Skoro matka prowadzi żłobek - z pewnością nie są krezusami.
Ciekawe jest skupianie się przez większość komentujących na innych aspektach niż to że facet miał pomysł, pasję - i był skłonny poświęcić swój młodzieńczy czas na naukę i pracę bo to mu po prostu sprawiało przyjemność.
Znajomy po wyjechaniu na zachód jak szukał pracy to pokazał w internecie które strony napisał. Dostał pracę od ręki. Ze szkół miał ukończoną zawodówkę a informatyką zaczął się zajmować hobbystycznie.

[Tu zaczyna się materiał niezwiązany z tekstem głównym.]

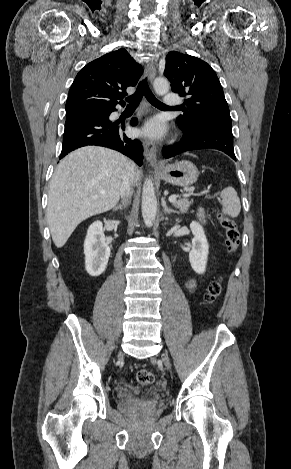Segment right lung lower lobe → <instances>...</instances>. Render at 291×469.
I'll return each instance as SVG.
<instances>
[{
    "instance_id": "obj_1",
    "label": "right lung lower lobe",
    "mask_w": 291,
    "mask_h": 469,
    "mask_svg": "<svg viewBox=\"0 0 291 469\" xmlns=\"http://www.w3.org/2000/svg\"><path fill=\"white\" fill-rule=\"evenodd\" d=\"M116 105L96 106L67 115L60 158L87 145H97L117 150L132 158L138 165L143 163V147L137 139L128 138L124 123L112 122L109 116ZM123 106V105H122ZM131 126L137 124L133 118Z\"/></svg>"
}]
</instances>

Bo to pasuje do skomuszałego światopoglądu czytelników GW. Chłop do czegoś doszedł, więc na pewno "po znajomości". I tak dobrze, że jeszcze nie dzielą sie na forum jego majątkiem.
tworzenie aplikacji przeglądarkowych nie jest żadnym programowaniem. I żaden z tych cudownych dzieciaków nie zbuduje kodu który wymaga zbudowania algorytmu obliczającego skomplikowane równania na liczbach zespolonych, zoptymalizowanego do obróbki 'live' sygnałów radarowych przy najmniejszym obciążeniu maszyny. Takie rzeczy to musi zrobić programista, który nie tylko zaliczył analizę matematyczną, ale zaliczył na 5 i do tego ma w małym palcu fizykę.
To co zrobił opisany młodzieniec, to tylko właściwe wejście w niszę - jego oprogramowanie jest proste jak cep.